▸ SOURCE TEXT:
╔══

# How to make bow more quiet???



## TXBowHntr (Oct 22, 2008)

Wasn't sure if this was the right forum for this question, but thought you guys might be able to help me out.

What steps can you take and what products do you use to make your bow more quiet and lessen vibration & recoil?

I'm looking for ways to make a "value priced" bow more like a premium bow. Not really sure that can be done.

I made the MAJOR mistake this week of shooting a Mathews at a local shop. Dumb, Dumb move for me since I can't afford it.

By the way, I'm relatively new to bowhunting.

Thanks!


----------



## TN ARCHER (Jan 31, 2007)

If you want to take vibration out look at the Sims "S' Coil stabilizer. They are inexpensive for what they can do for you. I would try Limbsavers on each limb and the S coil stabilizer. For the string I have to say cat whiskers are the way to go. You will be amazed at how much noise they remove from the string. I went from not using anything ,to the STS band wagon ,to the whiskers and by far the whiskers are the best. I can send you a link that will show you the correct way to tie them so they not only work properly but look cool too.


----------



## TXBowHntr (Oct 22, 2008)

Thanks for the response. The whiskers sound great; I'd appreciate the link you referred to!


----------



## Aim4gold (Dec 19, 2006)

If pin gap and speed are not an issue??
Then
a heavier arrow is the fastest way to quite a bow down


----------



## Hammer0419 (Nov 21, 2005)

Always make sure everything is tight. Limb savers installed on each limb.
Whiskers on string. Get some Big Jax to put on your stabilizer. Probally one of the best things you can but is a Vibekiller from Coolhandluke here on AT. Instantly kills string noise immediately upon release. Most of all you DO NOT need a $1000 bow to shoot well. You could get a $300 Martin that will shoot lights out and dead quiet.


----------



## ramboarhunter (Jun 5, 2006)

Aim4gold said:


> If pin gap and speed are not an issue??

╚══

▸ PROBLEM TO WORK ON: In the thread on making a bow quieter, which string accessory does TN ARCHER call the best after moving on from STS? The lines that come next are not needed for anything here.

▸ SUPPLIED MATERIAL:

╔══

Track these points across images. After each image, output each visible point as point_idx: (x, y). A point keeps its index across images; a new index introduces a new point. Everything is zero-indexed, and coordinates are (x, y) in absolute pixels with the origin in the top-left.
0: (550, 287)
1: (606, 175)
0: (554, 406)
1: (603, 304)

╚══
╔══

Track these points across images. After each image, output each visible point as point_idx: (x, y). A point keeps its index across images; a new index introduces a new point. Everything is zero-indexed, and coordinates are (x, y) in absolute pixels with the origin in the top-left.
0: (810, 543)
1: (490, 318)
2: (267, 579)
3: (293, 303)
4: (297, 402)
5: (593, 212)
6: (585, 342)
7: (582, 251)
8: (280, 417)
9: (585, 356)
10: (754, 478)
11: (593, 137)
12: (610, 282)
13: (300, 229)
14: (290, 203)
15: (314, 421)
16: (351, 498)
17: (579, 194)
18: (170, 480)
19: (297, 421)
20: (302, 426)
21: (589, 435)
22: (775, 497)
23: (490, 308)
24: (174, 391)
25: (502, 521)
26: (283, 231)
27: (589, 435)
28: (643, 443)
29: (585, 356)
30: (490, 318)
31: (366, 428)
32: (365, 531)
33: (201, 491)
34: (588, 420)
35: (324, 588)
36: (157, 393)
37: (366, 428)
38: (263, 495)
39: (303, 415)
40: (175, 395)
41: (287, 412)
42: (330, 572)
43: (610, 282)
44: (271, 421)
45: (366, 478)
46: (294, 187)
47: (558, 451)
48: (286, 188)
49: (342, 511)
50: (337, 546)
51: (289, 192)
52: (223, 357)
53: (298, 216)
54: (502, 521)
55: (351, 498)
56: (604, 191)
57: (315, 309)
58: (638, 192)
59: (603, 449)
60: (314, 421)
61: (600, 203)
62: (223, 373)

╚══

▸ EXERCISE SOLUTION: Cat whiskers.